After a poor year in 2018, global shipments of gaming desktops, notebooks, and monitors rebounded in the second quarter of 2019, according to new gaming device shipments research from International Data Corporation (IDC). Gaming device unit shipments reached 10.4 million in the second quarter, representing a 16.5% increase from the same period a year ago.
IDC credited a reduction in CPU shortages and improved GPU inventory for the boost.
Dominating the recent numbers were gaming notebooks, which continued to dominate the gaming device market, with 12.7% growth compared to the same period in 2018. IDC credited the strength to a wide number of pricing points, enabling those at the low end of the market, those looking for very high-end systems and those in between to have a number of choices that fit their needs.

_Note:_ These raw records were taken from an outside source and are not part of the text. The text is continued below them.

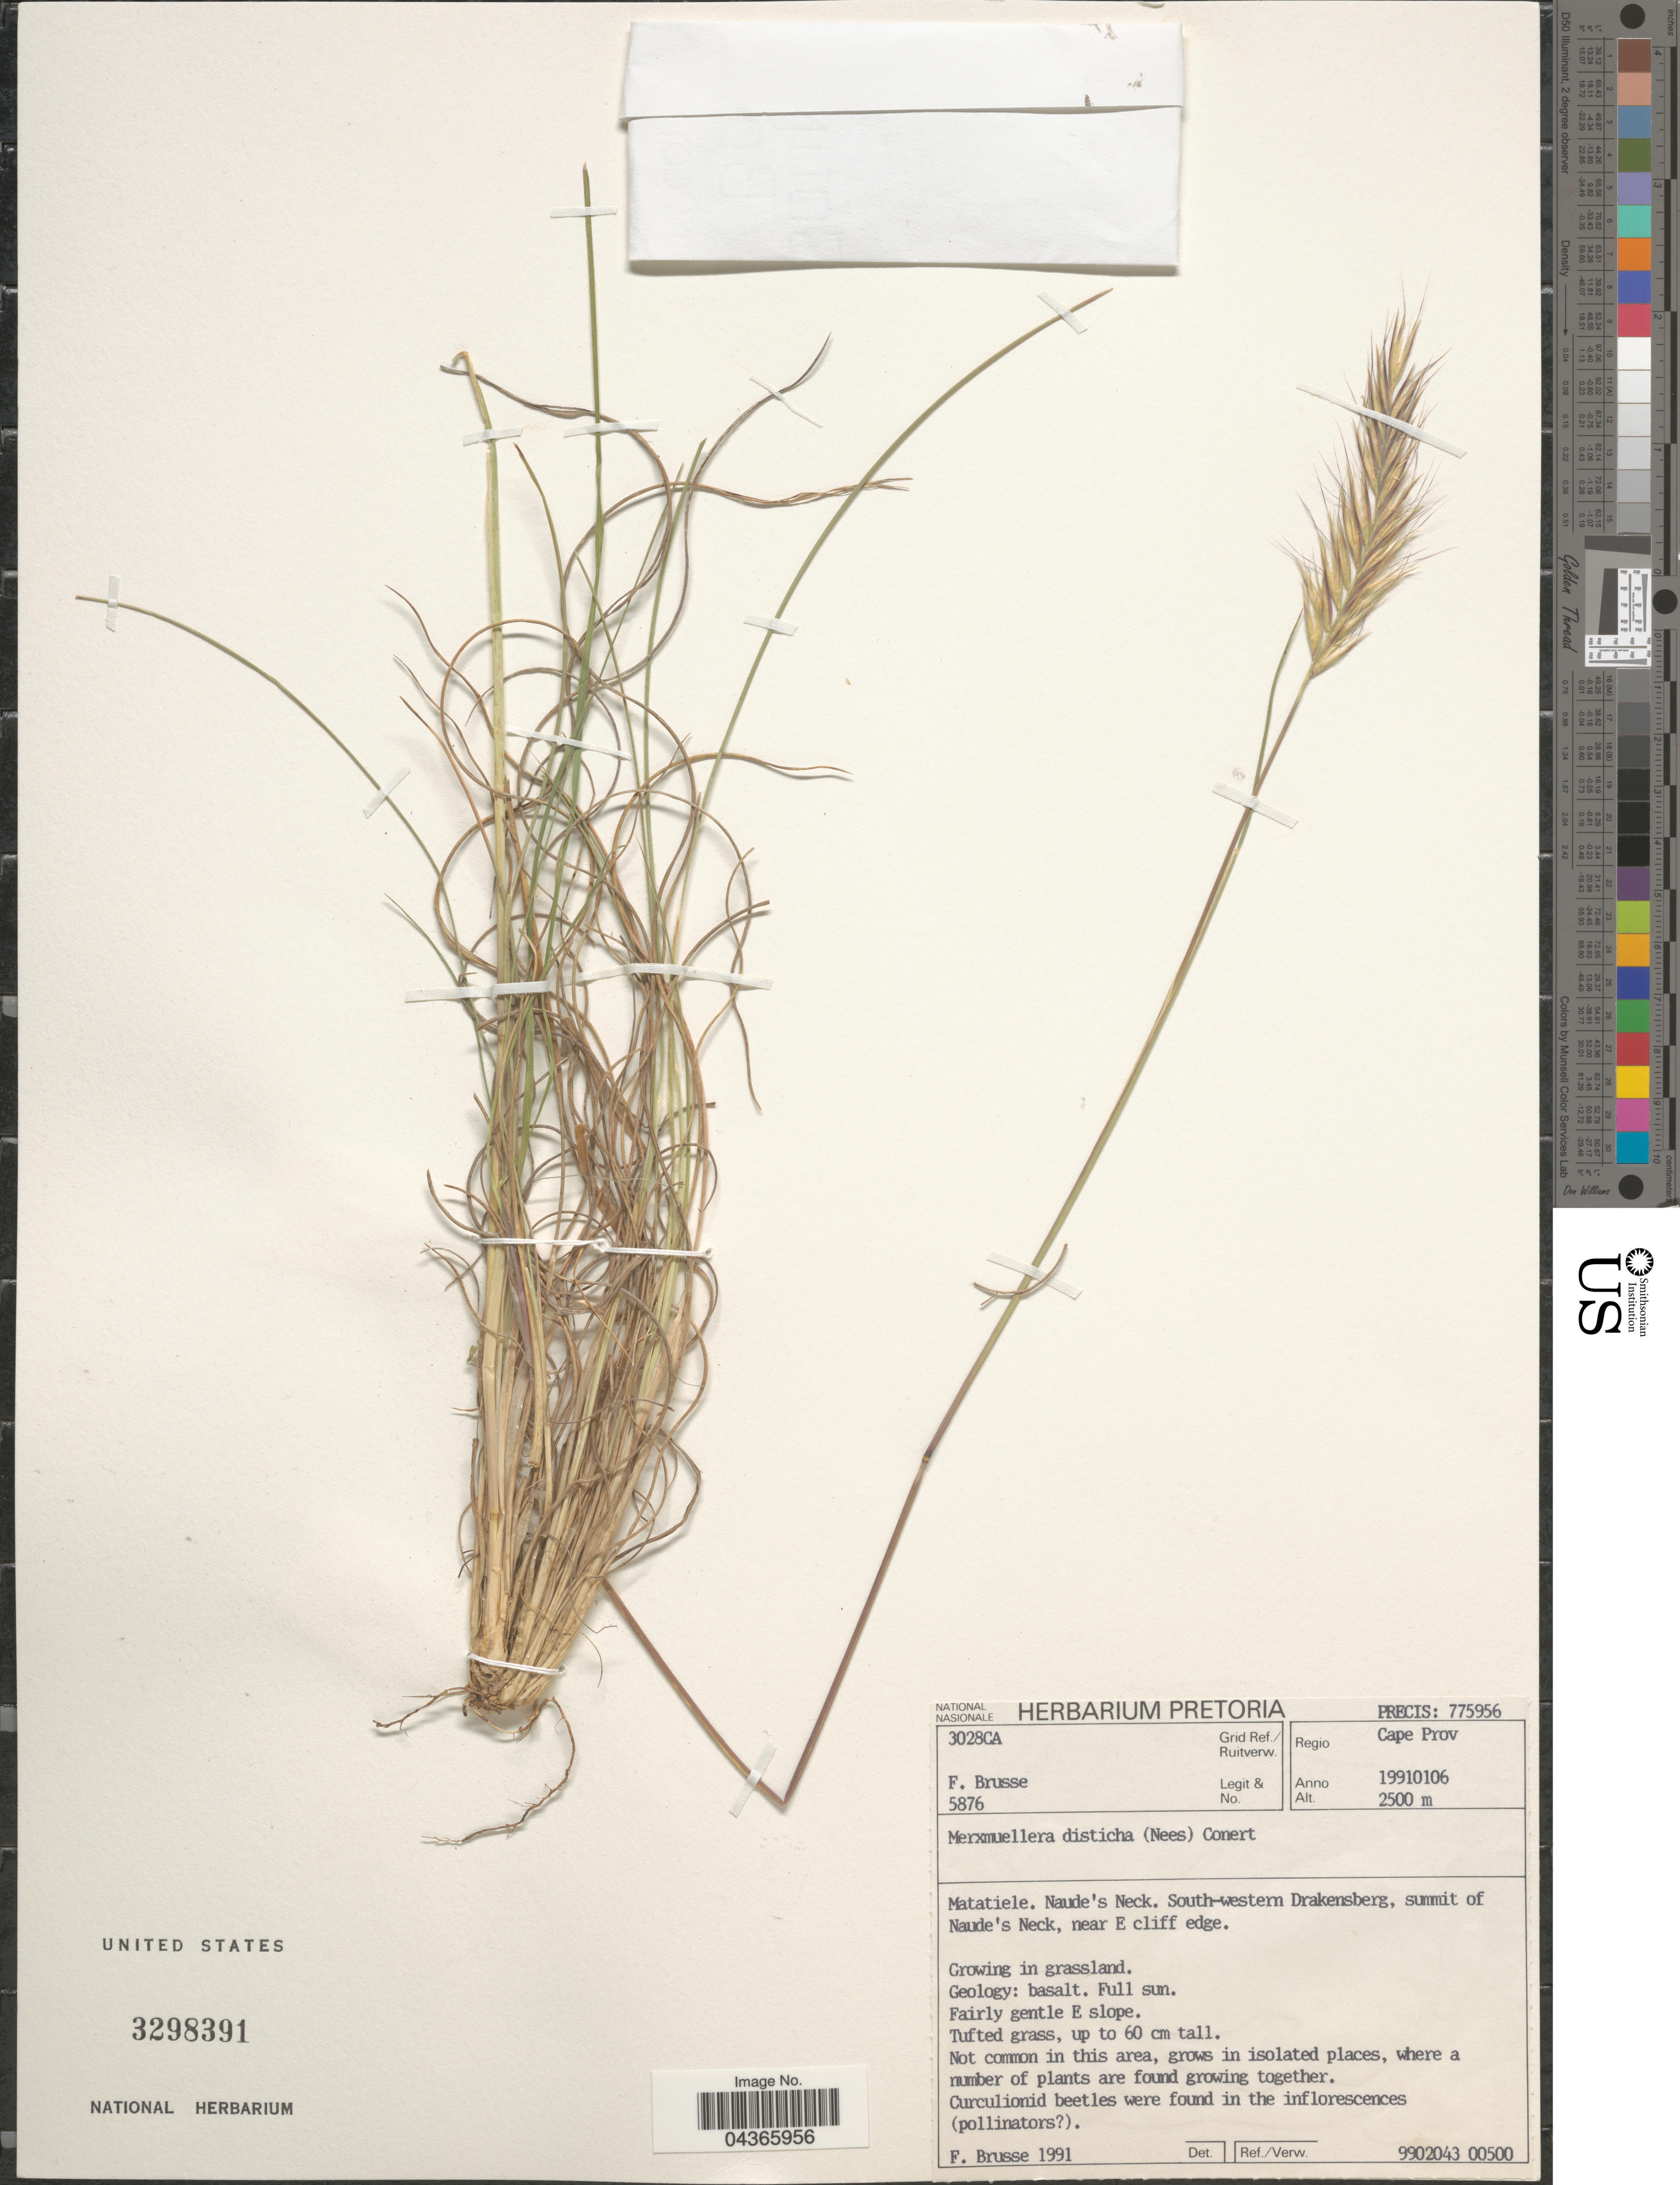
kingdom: Plantae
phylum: Tracheophyta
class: Liliopsida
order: Poales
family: Poaceae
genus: Tenaxia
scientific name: Tenaxia disticha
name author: (Nees) N.P. Barker & H.P. Linder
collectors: F. A. Brusse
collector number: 5876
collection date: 1991-01-06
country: South Africa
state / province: Eastern Cape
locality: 3028CA Grid Ref./Ruitverw. Regio Cape Prov. Matatiele. Naude's Neck. South-western Drakensberg, summit of Naude's Neck, near E cliff edge. Fairly gentle E slope.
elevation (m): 2500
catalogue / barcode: US 3298391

The availability of models supporting popular ray tracing also helped fuel growth.
Even gaming desktops, which had a recent history of poor performances, saw a modest upswing, with a 3.3% gain, according to IDC.
“Even as the second quarter saw a general reprieve for gaming desktops, the decline of gaming desktops in emerging markets, particularly in China, is concerning for vendors and signals the larger trend of moving toward more mobile form factors that can still get the job done,” said Jay Chou, research manager for IDC’s Personal Computing Device Tracker, in a prepared statement. “Gaming notebooks increasingly bring that value proposition of portability while also narrowing the performance gap against desktops.”
The research firm expects 9.6% growth for gaming desktops, notebooks, and monitors for the full year, resulting in a total of 42.8 million shipments, a figure that is expected to grow to 55.2 million units by the end of 2023.